Enfermeiros apelam ao boicote às horas extra em altura de gripe
Apelo é uma reação à falta de contratação até final do ano e junta-se a uma recomendação sindical para que os médicos de família deixem de consultar doentes fora das suas listas
PEDRO VILELA MARQUES A Ordem dos Enfermeiros (OE) quer que estes deixem já de fazer horas extraordinárias, em resposta à recusa das Finanças em contratar mais profissionais em pleno período de gripe. Um apelo da bastonária dos enfermeiros, Ana Rita Cavaco, que surge precisamente uma semana depois de o Sindicato Independente dos Médicos também ter pedido aos médicos de família que deixem de consultar doentes fora das suas listas de utentes, ou que o façam de forma muito limitada.
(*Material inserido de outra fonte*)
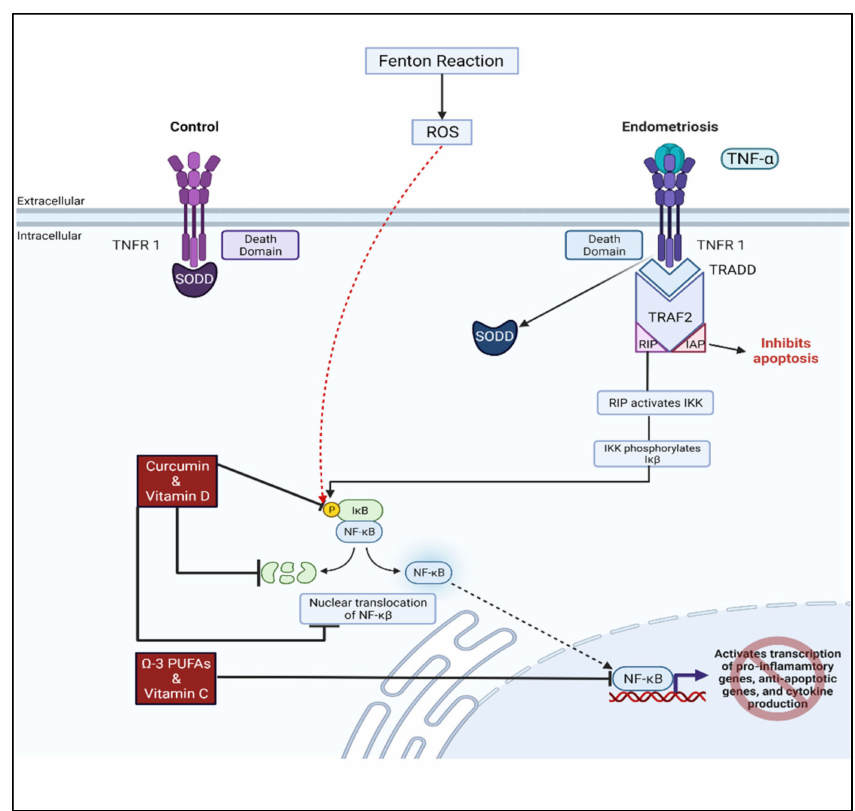
Figure 4. Potential therapeutic options for attenuating oxidative stress and inflammation in en- dometriosis. Elevated levels of TNF-a present in endometriosis activate the TNFR1-dependent signaling pathway which regulates the transcription of genes that prevent apoptosis and promote inflammation and cytokine production. Upregulation of this pathway leads to cell survival, prolif- eration, differentiation, and migration in endometriosis in comparison to controls. Oxidative stress resulting in elevated ROS increases the phosphorylation and degradation of IkB leading to nuclear translocation of NF-kB which activates gene expression. Curcumin and vitamin D supplementation may inhibit the phosphorylation of IkB preventing NF-kB nuclear translocation and expression of downstream targets. Omega-3 PUFAs and Vitamin C have the potential for reducing the activity of transcription factor NF-kB. Adapted from “Intracellular Layout—Nucleus and Endoplasmic Retic- ulum”, by Biorender.com (2022). Retrieved from https://app.biorender.com/biorender-templates (accessed on 18 July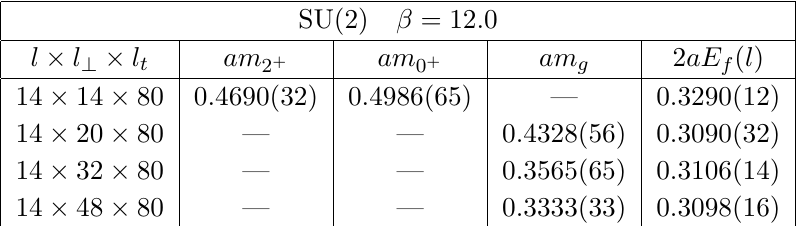
Table 2 . Lightest J P = 2 + ; 0 + glueball masses and the mass gap m g on the spatial lattice volumes shown. Also the energy E f ( l x ) of the lightest fundamental (cid:13)ux tube that winds around the x -torus. In SU(2) at an inverse bare coupling (cid:12) = 4 =ag 2 = 12 : 0.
Ana Rita Cavaco já tinha denunciado em declarações à Antena 1, a meio da semana, que os hospitais não podem contratar enfermeiros para reforçar os serviços pelo menos até 31 de dezembro, naquilo que qualificou como uma situação inédita. “Os hospitais abriram mais camas devido ao plano de contingência da gripe [que neste ano pode ser mais grave] e agora não têm possibilidade de contratar”, declarou a bastonária dos enfermeiros. A reação prática a estes limites à contratação chegou ontem, na forma de um comunicado: “Perante este cenário, a Ordem apela a todos os enfermeiros que, de imediato, se recusem a fazer mais horas extraordinárias.”
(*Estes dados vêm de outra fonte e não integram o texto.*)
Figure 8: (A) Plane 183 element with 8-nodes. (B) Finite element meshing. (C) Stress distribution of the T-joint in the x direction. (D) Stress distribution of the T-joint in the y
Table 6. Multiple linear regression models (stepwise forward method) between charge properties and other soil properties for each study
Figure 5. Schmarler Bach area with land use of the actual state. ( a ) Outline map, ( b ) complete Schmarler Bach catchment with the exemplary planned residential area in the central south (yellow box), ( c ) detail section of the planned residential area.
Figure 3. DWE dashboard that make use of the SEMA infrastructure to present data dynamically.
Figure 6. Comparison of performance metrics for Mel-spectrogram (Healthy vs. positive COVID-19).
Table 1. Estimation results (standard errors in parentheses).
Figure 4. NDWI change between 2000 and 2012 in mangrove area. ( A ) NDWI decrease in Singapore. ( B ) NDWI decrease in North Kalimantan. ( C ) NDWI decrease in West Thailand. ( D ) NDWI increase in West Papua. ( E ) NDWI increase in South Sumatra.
“Anunciar mais camas sem haver um reforço de enfermeiros é impensável”, frisa ao DN Ana Rita Cavaco, que acrescenta que “a justificação que a OE recebeu para essa decisão foi o controlo do défice”. Questionada sobre se não teme críticas por pedir o boicote às horas extra em altura de gripe, a bastonária responde que teme isso, “que os enfermeiros a fazerem mais horas cometam erros sem querer”, e lembra que a OE já defendia esta medida, que “agora se coloca com maior enfoque pela abertura de mais camas sem contratação de enfermeiros”.
Um apelo que merece algumas reservas do Sindicato dos Enfermeiros Portugueses (SEP), que sublinha que a atividade tem um regulamento que obriga a assegurar um número mínimo de profissionais nos serviços. Ainda assim, o SEP também critica abertamente a falta de contratações numa altura em que se começam a aplicar os planos de contingências por causa da gripe. “A nossa posição passa por insistir na contratação do número de enfermeiros necessários e de crítica ao impedimento a que isso aconteça numa altura em que se aplicam planos de contingência”, explicou ao DN Guadalupe Simões, dirigente do SEP. A sindicalista alerta ainda para o facto de haver 774 vagas no concursos nacional para enfermeiros que ainda não estão a trabalhar, o que, no seu entender, também justifica a admissão de mais profissionais neste período do ano.
Segundo a OE, enquanto o governo impede a contratação de profissionais, “o falso trabalho extraordinário aumenta, os hospitais devem milhares de horas aos enfermeiros [um milhão, especifica ao DN a bastonária] – mas não têm dinheiro para lhes pagar nem dias de folga para dar – e um em cada cinco enfermeiros está em exaustão emocional”. Um extremar de posições que deixa preocupado o presidente dos administradores hospitalares, que espera que estas posições dos enfermeiros, que se juntam às dos médicos da semana passada, não se façam sentir nos serviços em altura de férias e quando se começam a notar mais casos de gripe (ontem, algumas urgências da região de Lisboa chegaram já a apresentar tempos de espera de perto de quatro horas). “São apelos inconsequentes, os profissionais têm um sentido ético e percebem que os problemas são resolvidos aos poucos. A solução deve passar por maior autonomia de contratação dos hospitais e por outra organização dos serviços”, argumenta o presidente da associação de administradores hospitalares, Alexandre Lourenço, que recorda que nos últimos dois anos até foram contratados 2800 enfermeiros.
“Os números de contratação que o ministro apresenta são falsos”, contra-argumenta a OE, “porque contam com as substituições dos enfermeiros que entram de baixa. Faltam 30 mil enfermeiros no país para chegar à média da OCDE, de 9,1 por mil habitantes – Portugal tem 6,1 enfermeiros por mil habitantes”. Para chegar a esse objetivo, Ana Rita Cavaco propõe a contratação de três mil enfermeiros por ano na próxima década, medida que teria um impacto financeiro de 65 milhões por ano. Contactado pelo DN, o Ministério da Saúde não quis comentar a posição da OE.